Марио. Это ты думаешь об этом, «высоком» и «не от мира сего»! А я дрожу в душе за твою судьбу и потому – совсем другими мыслями и заботами полон! Одумайся и послушай меня или погибнешь! (бросаясь на него с объятиями и слезами) О, Микеле, чует душа – последний раз мы говорим и видимся, ждет тебя гибель!

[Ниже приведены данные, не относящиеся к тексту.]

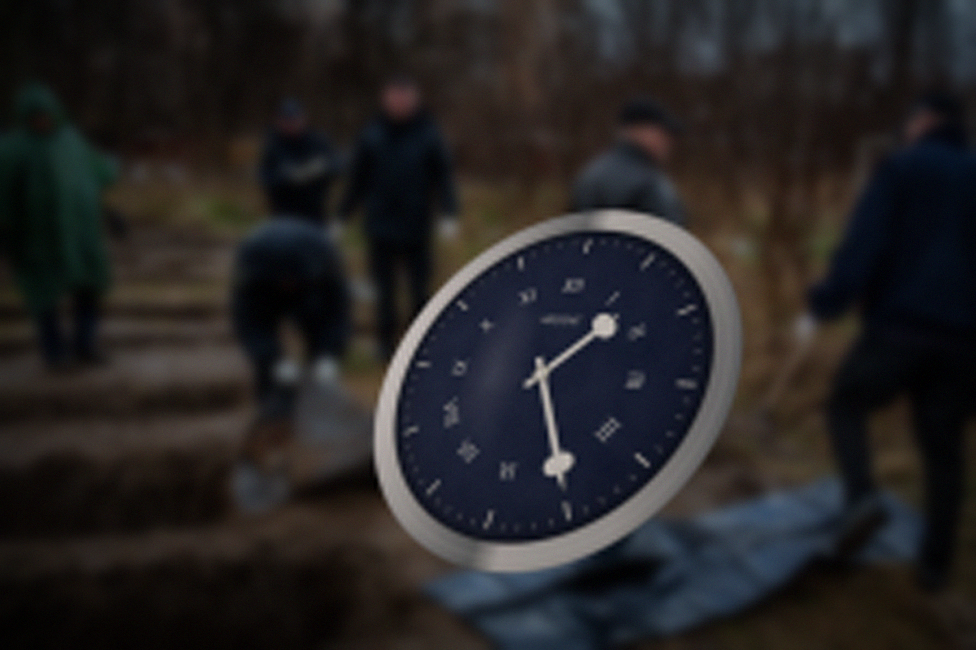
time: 1:25
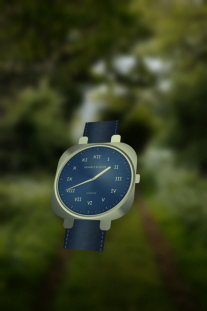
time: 1:41
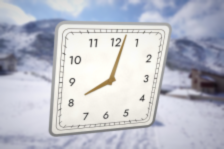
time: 8:02
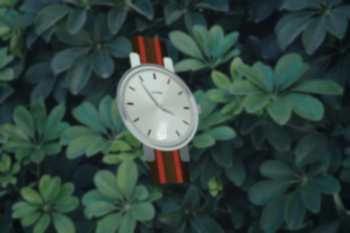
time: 3:54
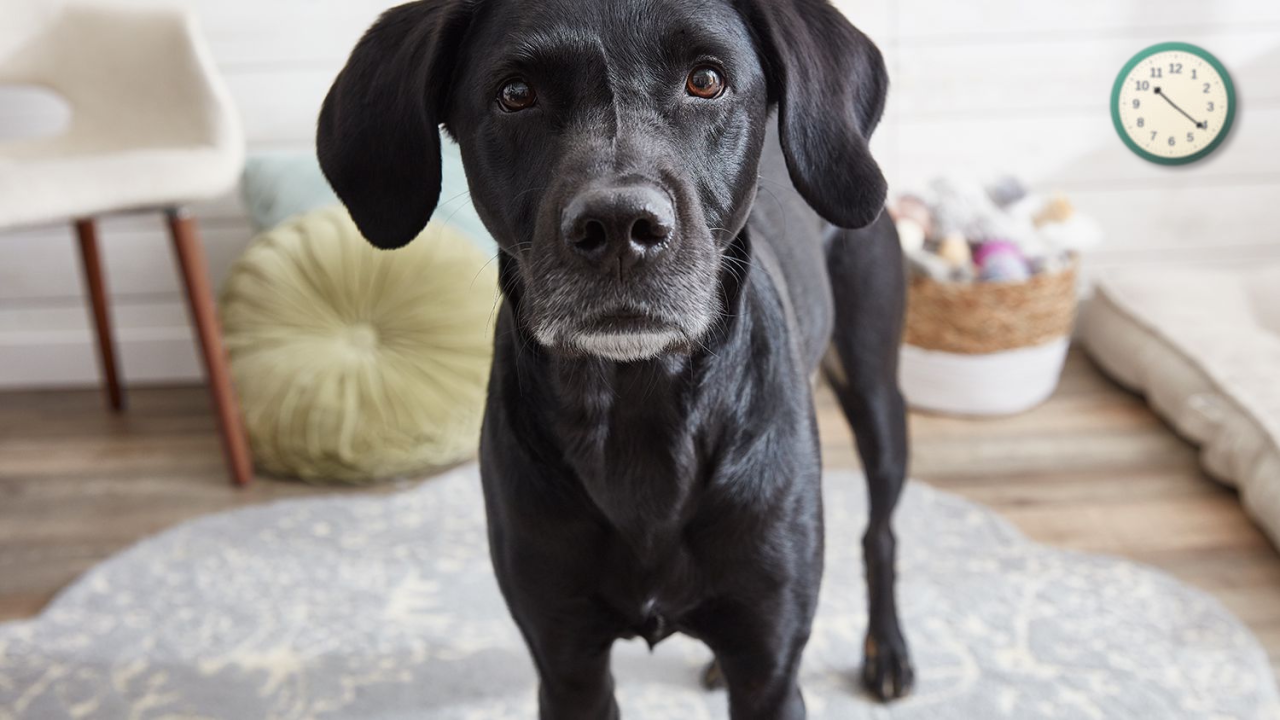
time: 10:21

Караваджо. (спокойно и сурово) Возможно! Но я не боюсь и не дрожу, ибо даже в смерти сумею победить, как только что попытался объяснить тебе! Все мы придем к неумолимому порогу, который, хоть иногда кажется и не умеет ждать, торопит дело, но подступает именно в назначенный час, как суждено каждому… Смерть страшна самому человеку и разрывает горем сердце любящих его, это так… Но она неизбежна и к ней надо готовиться, чтобы достойно, с силами и мужеством встретить ее лицом к лицу даже поверх страха, который наверное всё же охватит и содрогнет до самых жил! И у человека нет другого пути к этому, кроме как силой любви, совести и таланта, верностью разуму созидать, добыть плодами его жизни вечность и память, попрать этим власть смерти, посмеяться над ней! В этом вызов судьбе, достоинство, победа… Я буду умирать и приму судьбу в грядущий быть может скоро час спокойно, уверен… насколько вообще дано смертному… И значит – жил правильно, добыв на это право. А тебя, если станется дурное, прошу помнить обо мне с добром и дружеским теплом, но не скорбеть и не рвать сердце, жить по прежнему красиво и творя, готовясь к собственному неотвратимому мигу, который, надеюсь, наступит еще очень не скоро…
  Оба какое-то сидят молча, Потом Караваджо решительно вскакивает, Марио вслед за ним. Они стоят друг на против друга, смотрят.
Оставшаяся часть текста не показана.